What works for me is one single file with all my tasks ordered by priority, I can resort them comparing the top task to bottom until I have all my tasks sorted by priority, when a new task is added it's easy to tell where it slots in.

I find this easier to maintain, doesn't give me paralysis and things at the end can be culled if there too long.

> I have to disagree from personal experience

Of course, you do you! I don’t think any method will work for everyone, but since the OP already has some success with pen and paper…

Premature optimisation is the root of all evil :) I was very much in your place a few years ago - the most flexible and responsive and useful place to have most planning is in your head: crystallising ideas and plans and all that just makes them brittle and a sharp failure point.

Most of these organisational tools are for multi-person orgs.

Your PKM should look very 'suboptimal' from the outside. You need much less conscious control than you're exerting. Let your system forget stuff.

It's infinitely better to have something completely undocumented than almost nothing extremely well-documented.

I used to have this problem, where I could fall into these deep rabbit holes optimizing todo management, editor configuration, notes, Linux desktop configuration etc.

With age I have gotten better at recognizing them and avoiding them by just picking good-enough solutions.

An example of a rabbit hole few years ago: I got the NixOS bug a wanted to declaratively define my whole system and dot files with Nix. Many hours were spent making everything declarative and the setup required regular maintenance (things change/break all the time in nixpkgs).

At some point I realized that I can set up a Mac in a good-enough state in an hour or so, and I do a clean macOS install maybe yearly. One hour in a year was far less time than maintaining a declarative system (still great for managing many servers though).

Example of avoiding a rabbit hole recently: I wanted to do more note taking. I recognized that this can be a potential rabbit hole for me. So I just chose what everyone recommends (Obsidian) and use it as a simple note store without thinking much about structure (we have search).

Deep rabbit holes are only worth it, if it concerns our main work and the outcomes are potentially very positive (like if you are working on performance in a product and a deep dive could potentially remove a nasty bottleneck).

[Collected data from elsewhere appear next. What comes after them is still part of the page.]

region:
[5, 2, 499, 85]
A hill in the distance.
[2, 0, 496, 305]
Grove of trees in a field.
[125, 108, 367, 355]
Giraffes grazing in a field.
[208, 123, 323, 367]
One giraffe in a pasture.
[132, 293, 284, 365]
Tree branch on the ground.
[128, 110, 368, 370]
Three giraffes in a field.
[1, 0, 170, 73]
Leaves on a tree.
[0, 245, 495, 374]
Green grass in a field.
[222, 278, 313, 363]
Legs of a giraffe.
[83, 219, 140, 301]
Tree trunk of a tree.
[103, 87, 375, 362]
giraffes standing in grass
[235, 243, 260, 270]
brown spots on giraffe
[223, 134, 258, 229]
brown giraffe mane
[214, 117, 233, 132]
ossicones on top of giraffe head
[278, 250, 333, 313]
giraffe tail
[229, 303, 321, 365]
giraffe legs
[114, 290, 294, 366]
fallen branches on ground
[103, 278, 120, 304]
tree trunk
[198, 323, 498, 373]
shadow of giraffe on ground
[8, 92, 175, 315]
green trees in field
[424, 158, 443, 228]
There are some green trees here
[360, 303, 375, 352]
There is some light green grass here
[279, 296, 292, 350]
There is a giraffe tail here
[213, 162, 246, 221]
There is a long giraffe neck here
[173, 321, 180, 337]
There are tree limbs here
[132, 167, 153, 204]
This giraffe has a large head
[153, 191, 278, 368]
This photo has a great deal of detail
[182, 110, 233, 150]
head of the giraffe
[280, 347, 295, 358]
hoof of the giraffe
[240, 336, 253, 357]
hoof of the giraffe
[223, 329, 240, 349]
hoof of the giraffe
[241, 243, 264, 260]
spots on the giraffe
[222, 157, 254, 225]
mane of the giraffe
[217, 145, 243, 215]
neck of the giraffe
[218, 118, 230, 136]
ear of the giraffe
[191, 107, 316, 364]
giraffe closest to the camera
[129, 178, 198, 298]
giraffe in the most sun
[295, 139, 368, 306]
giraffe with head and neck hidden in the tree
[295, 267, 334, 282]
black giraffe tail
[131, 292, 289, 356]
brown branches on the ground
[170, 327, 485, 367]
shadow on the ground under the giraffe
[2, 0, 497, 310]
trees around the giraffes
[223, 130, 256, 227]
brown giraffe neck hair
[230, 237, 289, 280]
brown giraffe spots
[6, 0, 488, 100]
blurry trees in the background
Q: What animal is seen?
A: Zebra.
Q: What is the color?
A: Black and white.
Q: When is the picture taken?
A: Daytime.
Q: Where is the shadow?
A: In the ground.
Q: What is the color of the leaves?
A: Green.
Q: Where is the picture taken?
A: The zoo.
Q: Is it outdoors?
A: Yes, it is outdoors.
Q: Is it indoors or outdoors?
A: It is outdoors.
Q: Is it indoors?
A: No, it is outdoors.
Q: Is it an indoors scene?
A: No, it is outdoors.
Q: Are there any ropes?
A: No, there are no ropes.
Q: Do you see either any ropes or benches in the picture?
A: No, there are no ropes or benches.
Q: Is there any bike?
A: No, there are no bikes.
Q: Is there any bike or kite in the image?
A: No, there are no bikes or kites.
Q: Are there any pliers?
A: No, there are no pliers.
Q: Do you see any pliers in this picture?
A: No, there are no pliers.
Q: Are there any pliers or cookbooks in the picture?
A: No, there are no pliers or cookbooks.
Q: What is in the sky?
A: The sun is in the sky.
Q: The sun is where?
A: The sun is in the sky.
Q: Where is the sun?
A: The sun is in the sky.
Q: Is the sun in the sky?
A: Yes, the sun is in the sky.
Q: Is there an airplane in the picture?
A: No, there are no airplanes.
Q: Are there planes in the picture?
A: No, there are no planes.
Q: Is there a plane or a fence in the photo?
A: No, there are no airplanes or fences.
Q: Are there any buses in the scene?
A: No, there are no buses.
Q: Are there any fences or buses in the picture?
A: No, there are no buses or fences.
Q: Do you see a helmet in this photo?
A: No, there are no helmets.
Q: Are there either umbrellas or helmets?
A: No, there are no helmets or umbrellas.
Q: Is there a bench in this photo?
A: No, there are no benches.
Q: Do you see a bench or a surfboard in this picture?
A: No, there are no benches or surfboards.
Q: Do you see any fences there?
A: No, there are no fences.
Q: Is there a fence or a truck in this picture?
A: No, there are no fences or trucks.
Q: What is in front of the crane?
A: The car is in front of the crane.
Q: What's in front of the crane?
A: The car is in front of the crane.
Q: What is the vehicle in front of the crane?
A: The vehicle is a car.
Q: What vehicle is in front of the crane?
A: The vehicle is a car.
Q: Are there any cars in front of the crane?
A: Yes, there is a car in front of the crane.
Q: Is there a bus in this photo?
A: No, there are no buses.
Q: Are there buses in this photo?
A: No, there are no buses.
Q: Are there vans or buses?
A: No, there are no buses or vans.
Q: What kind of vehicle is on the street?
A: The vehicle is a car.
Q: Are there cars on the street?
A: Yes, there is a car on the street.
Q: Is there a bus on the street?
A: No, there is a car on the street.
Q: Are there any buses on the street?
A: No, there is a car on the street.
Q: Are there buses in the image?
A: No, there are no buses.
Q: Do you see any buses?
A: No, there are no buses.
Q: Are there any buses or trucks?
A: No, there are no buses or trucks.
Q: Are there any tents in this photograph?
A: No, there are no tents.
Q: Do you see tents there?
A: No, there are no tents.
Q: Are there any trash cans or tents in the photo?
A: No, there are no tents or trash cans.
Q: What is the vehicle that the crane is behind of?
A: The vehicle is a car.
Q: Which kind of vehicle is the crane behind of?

tl;dr: train to recognize your rabbit holes/nerd snipes, and learn to say no to them. You might still fall into a hole occasionally, but that is part of the learning process. You’ll get better at recognizing them earlier.

Maybe the thing to realize is that the idea of BEST is very much in the realm of diminished returns. Being able to internalize that and the recognition that there is no single best, but varies for each new context will show that it's not a 'once and done' thing worth knowing. Don't make secondary goals a primary objective.

I find that jr devs are preoccupied with learning what's best for each category of thing. A more seasoned dev recognizes that everything's a trade-off, makes appropriate satisfactory picks and carries on pragmatically to get something end-to-end off the ground. Then they can iterate on the next most important area do improve.

The best way to get into that pragmatic loop is to have actual users providing feedback. It's much harder to justify optimizing something with little impact while there are real bugs or glaring missing features in the queue.

If it’s a personal project, then my advice is not to be so hard on yourself. There’s no deadline. Each time you decide to spend time on your project, you can choose how you spend that time. If researching and project management tools is really scratching your itch, then great!

Obviously if this is your livelihood then you need to remember your priorities.

I have a hobby project I’ve been working on occasionally for the past few years now, and at this point I think I’ll only ever finish it if I take a bunch of time off work. But when I do spend time on it, I work on whatever part interests me the most. Sometimes that’s just planning! Sometimes it’s graph theory. It really just depends on my mood. If I’m not having fun then it isn’t worth doing.